• **Available records**
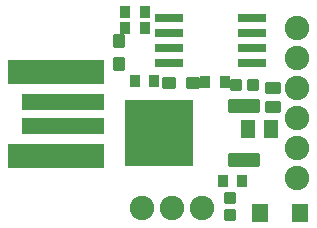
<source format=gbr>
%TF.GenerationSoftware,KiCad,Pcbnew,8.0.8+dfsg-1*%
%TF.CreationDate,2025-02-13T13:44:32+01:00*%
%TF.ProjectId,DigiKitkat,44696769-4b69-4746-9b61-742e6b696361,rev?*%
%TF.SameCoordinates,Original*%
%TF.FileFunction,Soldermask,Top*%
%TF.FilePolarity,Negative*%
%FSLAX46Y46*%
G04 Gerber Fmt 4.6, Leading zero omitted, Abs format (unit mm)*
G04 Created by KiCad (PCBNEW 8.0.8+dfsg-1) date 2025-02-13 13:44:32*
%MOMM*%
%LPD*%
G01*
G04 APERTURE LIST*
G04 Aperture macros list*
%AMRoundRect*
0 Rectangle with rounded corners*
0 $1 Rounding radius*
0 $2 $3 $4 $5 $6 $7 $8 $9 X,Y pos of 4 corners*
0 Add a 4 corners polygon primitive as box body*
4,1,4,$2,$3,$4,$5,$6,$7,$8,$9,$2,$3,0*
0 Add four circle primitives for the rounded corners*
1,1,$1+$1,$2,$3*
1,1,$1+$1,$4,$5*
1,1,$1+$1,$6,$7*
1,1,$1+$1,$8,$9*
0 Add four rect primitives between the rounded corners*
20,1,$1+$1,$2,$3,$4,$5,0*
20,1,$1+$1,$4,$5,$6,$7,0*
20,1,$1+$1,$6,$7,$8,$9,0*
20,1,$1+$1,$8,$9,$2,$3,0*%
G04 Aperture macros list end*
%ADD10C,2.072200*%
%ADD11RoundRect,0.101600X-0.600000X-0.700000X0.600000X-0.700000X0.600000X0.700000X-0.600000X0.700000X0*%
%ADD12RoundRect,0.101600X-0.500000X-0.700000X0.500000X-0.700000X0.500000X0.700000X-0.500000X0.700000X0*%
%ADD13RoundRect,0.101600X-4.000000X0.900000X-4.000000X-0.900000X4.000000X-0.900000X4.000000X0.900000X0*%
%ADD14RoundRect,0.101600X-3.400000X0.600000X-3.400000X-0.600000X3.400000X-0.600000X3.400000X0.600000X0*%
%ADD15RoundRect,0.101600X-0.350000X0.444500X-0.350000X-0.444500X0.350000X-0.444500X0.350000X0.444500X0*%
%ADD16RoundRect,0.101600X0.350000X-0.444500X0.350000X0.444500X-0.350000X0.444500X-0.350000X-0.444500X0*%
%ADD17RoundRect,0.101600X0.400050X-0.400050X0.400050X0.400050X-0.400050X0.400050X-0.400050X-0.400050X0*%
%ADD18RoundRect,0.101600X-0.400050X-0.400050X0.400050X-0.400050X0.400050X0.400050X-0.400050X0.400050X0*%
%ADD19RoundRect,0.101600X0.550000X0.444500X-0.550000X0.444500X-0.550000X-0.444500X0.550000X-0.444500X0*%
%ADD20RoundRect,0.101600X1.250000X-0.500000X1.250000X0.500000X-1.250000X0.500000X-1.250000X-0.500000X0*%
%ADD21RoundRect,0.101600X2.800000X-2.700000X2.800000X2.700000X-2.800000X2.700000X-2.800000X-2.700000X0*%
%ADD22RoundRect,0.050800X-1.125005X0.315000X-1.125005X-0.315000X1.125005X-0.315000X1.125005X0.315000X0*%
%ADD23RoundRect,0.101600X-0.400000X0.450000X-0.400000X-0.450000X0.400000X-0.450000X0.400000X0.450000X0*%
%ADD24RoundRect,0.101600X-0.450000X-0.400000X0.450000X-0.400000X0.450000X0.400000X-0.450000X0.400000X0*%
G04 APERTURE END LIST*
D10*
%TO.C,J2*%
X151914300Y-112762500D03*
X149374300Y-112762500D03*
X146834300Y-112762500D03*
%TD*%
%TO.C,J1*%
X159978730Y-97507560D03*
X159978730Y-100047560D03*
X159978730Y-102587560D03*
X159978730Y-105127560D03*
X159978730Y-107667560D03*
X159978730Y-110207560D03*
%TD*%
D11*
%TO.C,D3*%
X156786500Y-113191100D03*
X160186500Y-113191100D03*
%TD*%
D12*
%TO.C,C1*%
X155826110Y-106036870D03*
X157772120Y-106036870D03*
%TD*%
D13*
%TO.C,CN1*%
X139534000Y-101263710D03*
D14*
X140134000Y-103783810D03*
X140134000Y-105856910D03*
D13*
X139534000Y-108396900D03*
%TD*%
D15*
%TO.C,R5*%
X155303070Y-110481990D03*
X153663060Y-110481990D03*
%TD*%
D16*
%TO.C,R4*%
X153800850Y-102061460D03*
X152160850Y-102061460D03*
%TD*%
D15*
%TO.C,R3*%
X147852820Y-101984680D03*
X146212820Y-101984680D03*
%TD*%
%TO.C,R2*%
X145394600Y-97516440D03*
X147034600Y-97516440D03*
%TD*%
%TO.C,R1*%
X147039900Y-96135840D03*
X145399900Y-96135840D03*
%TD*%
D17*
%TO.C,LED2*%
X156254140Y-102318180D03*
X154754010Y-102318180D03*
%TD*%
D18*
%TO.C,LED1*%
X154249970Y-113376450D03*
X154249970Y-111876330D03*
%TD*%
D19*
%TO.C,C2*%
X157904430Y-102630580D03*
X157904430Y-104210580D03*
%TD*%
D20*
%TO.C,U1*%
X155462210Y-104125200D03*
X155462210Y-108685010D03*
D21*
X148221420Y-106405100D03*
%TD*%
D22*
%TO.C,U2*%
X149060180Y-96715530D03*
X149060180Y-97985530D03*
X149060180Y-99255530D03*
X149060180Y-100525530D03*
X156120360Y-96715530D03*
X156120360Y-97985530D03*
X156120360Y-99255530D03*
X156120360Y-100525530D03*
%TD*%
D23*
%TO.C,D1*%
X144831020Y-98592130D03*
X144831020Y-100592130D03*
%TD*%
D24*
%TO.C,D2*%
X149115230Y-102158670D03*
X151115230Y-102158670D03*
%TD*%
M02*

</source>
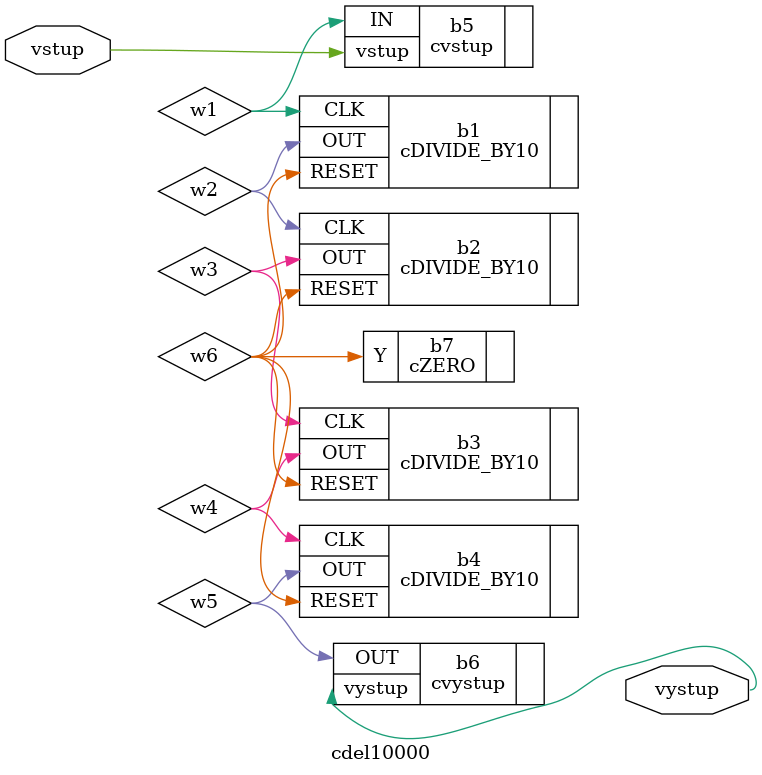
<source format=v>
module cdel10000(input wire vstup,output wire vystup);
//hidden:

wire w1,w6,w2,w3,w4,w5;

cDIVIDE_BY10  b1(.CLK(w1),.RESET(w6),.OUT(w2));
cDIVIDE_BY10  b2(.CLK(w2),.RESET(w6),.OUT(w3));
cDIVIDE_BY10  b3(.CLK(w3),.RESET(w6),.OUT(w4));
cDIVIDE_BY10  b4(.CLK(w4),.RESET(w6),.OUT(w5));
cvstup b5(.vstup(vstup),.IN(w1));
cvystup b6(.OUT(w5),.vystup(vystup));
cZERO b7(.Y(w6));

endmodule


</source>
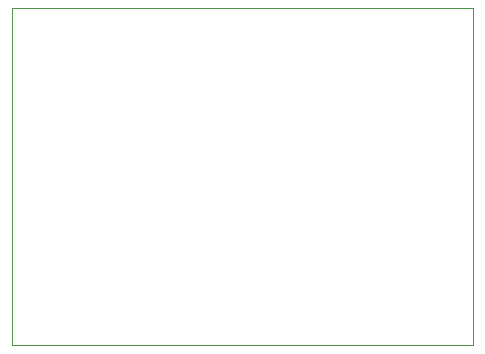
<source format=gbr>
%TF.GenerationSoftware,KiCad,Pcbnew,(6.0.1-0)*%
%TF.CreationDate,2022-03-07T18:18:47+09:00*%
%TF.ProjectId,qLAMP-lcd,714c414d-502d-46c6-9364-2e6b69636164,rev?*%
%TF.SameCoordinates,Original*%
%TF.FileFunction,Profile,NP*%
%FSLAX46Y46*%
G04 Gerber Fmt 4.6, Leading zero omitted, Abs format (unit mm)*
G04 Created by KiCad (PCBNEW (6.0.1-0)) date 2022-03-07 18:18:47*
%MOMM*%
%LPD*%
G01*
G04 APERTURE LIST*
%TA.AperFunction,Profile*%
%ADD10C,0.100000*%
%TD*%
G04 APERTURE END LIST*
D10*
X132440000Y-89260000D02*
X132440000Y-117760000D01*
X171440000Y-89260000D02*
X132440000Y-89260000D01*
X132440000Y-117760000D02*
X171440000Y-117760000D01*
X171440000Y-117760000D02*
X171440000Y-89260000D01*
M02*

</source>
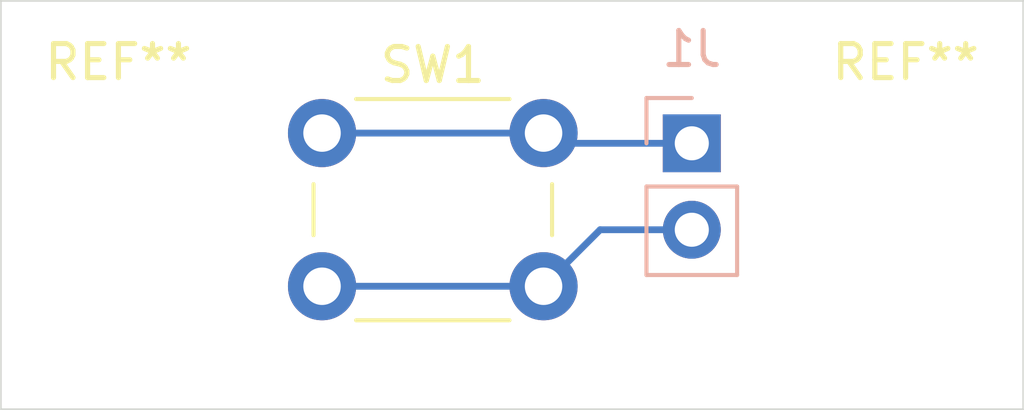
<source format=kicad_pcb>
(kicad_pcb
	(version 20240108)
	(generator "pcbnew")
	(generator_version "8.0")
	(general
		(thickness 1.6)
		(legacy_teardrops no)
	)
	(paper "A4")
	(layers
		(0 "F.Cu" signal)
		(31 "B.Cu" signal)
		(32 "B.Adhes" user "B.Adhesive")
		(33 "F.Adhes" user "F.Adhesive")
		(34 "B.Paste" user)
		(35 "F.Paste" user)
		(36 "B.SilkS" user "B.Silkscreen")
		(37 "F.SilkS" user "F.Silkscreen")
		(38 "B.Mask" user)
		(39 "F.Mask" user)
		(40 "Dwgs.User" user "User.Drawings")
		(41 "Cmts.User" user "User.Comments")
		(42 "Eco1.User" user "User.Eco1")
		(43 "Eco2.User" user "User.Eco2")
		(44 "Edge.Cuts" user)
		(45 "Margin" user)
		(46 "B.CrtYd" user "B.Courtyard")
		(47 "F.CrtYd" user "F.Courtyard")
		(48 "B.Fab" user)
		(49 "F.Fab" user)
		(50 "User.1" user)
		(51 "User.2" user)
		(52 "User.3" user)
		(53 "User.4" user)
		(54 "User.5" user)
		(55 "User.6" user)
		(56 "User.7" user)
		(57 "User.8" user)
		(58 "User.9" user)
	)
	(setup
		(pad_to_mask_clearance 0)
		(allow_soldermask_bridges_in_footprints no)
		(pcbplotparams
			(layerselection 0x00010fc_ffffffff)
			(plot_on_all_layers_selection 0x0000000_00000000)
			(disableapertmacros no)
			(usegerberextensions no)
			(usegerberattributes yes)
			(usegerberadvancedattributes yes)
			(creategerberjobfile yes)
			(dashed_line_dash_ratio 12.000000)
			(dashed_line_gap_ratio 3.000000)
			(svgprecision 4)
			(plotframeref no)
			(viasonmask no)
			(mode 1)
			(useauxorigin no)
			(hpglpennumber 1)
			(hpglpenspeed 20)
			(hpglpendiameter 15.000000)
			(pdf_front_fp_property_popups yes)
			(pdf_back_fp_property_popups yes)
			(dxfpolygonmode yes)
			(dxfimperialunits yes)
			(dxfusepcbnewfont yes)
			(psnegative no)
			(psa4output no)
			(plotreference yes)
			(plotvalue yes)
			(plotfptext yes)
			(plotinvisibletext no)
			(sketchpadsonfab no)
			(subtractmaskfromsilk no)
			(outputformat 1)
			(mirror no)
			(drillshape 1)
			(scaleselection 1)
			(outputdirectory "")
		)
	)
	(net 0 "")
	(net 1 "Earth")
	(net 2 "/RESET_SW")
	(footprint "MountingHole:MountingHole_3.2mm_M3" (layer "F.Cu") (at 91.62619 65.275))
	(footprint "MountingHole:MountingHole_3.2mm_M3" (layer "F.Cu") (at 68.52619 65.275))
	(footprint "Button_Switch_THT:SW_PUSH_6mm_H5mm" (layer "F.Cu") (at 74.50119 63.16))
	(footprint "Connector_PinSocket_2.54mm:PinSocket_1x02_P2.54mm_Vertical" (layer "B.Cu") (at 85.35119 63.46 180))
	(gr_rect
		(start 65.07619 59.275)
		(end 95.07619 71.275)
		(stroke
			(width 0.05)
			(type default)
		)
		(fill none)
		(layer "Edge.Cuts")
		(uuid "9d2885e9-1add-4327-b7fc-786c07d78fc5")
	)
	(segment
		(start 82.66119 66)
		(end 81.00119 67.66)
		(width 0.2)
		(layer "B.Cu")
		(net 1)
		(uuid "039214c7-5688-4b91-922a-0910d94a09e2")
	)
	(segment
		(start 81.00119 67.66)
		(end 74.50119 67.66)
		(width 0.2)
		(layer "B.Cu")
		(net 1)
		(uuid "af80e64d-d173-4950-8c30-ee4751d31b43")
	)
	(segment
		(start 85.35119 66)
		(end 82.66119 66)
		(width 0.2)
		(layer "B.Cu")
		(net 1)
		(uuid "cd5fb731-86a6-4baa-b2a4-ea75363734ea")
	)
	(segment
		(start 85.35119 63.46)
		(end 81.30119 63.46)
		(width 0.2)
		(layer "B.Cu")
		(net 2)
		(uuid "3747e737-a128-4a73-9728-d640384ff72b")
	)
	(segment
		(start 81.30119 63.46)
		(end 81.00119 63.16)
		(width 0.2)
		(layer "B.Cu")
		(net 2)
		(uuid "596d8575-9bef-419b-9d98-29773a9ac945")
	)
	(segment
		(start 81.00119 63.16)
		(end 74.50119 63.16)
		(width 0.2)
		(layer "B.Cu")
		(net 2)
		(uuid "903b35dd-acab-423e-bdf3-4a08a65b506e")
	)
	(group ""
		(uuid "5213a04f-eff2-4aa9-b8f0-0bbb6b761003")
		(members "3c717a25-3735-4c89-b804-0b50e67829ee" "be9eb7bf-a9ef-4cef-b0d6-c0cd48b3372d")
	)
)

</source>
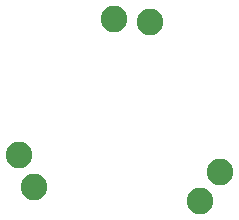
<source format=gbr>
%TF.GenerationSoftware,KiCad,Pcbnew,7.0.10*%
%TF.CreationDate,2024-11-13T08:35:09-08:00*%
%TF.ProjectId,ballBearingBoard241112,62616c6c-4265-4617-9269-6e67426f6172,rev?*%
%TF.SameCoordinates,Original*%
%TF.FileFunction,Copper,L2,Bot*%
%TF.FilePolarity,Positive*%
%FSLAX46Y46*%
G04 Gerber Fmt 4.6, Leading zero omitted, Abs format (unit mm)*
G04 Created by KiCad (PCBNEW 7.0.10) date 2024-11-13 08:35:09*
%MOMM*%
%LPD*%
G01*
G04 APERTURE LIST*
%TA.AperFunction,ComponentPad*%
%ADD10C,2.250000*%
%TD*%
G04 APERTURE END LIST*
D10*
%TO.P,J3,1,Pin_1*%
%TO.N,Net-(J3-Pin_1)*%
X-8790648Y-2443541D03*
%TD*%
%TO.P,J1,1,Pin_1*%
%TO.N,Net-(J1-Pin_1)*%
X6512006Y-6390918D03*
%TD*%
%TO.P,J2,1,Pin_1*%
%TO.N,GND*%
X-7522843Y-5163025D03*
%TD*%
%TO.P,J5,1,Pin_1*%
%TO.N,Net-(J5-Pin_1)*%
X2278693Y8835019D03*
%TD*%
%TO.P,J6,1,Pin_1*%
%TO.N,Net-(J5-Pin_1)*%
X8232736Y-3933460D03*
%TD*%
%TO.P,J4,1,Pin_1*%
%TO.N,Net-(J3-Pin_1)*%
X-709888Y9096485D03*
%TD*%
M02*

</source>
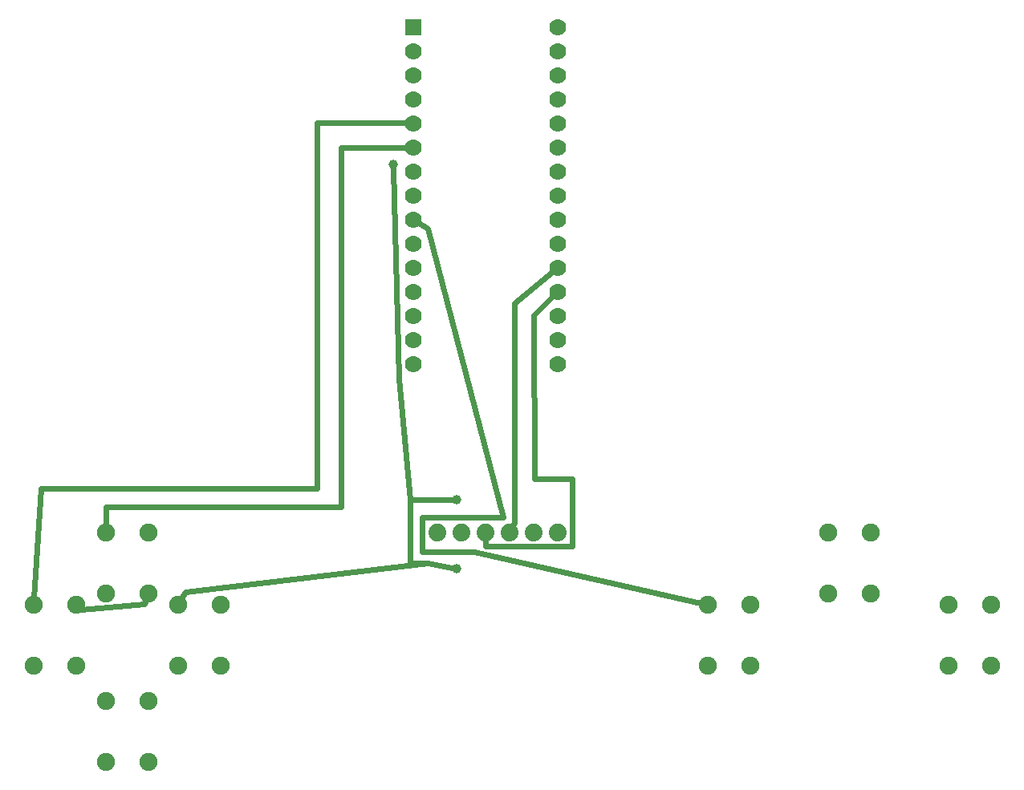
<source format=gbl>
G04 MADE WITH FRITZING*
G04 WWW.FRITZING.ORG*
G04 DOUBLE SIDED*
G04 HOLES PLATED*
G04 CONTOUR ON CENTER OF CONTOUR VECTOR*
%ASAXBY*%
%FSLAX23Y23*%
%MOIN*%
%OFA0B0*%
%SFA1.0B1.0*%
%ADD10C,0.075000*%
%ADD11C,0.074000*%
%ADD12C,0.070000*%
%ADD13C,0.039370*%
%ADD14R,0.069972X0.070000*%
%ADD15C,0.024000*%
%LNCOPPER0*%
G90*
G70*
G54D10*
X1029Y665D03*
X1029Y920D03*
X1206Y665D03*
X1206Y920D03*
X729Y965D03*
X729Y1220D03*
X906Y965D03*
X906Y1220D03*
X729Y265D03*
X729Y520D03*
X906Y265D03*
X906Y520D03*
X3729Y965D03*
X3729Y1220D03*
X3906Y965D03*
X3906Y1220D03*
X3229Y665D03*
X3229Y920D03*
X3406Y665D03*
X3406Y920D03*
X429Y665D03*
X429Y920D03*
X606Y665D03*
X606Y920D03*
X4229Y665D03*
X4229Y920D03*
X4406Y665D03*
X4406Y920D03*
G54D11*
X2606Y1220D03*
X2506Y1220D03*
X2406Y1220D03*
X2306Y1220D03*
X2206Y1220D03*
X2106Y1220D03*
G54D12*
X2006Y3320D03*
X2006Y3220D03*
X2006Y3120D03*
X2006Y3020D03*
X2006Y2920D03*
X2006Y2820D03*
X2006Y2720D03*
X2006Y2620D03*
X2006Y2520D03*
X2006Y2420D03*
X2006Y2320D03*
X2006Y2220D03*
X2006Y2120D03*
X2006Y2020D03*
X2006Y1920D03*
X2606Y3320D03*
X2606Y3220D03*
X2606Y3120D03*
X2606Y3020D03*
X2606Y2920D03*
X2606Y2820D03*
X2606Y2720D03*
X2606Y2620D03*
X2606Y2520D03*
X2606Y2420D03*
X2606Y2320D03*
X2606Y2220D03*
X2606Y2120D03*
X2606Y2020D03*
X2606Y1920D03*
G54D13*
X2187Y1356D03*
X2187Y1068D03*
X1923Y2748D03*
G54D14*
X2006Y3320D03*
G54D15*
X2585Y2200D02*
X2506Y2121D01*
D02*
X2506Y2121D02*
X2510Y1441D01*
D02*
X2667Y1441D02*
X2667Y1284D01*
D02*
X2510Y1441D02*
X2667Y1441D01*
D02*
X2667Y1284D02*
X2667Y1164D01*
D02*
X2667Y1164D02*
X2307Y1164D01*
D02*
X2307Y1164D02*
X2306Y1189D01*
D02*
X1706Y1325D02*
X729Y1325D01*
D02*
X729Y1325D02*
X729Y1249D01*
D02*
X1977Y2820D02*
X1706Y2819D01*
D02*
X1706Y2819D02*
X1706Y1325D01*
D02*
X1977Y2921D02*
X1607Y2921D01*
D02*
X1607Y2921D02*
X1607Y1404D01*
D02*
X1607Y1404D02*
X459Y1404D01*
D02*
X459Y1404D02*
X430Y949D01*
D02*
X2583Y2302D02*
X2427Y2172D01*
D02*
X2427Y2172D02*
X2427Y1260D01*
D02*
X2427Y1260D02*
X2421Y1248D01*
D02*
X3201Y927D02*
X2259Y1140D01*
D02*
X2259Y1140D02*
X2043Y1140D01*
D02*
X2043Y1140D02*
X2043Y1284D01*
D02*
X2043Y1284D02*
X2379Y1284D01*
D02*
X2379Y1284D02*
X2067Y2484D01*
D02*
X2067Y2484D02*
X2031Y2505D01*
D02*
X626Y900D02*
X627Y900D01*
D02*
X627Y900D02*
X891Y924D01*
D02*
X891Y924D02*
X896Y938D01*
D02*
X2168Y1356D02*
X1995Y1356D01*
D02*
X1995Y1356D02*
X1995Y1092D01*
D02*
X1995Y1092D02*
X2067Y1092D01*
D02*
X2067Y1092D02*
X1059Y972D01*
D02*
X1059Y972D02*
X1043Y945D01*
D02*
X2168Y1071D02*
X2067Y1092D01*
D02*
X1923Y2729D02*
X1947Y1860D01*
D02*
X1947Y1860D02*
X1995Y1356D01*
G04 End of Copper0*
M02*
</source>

• **Exercise brief**
Pull out all lines in the data above that include "uuid".

• **Exercise response**
		(uuid "9d2885e9-1add-4327-b7fc-786c07d78fc5")
		(uuid "039214c7-5688-4b91-922a-0910d94a09e2")
		(uuid "af80e64d-d173-4950-8c30-ee4751d31b43")
		(uuid "cd5fb731-86a6-4baa-b2a4-ea75363734ea")
		(uuid "3747e737-a128-4a73-9728-d640384ff72b")
		(uuid "596d8575-9bef-419b-9d98-29773a9ac945")
		(uuid "903b35dd-acab-423e-bdf3-4a08a65b506e")
		(uuid "5213a04f-eff2-4aa9-b8f0-0bbb6b761003")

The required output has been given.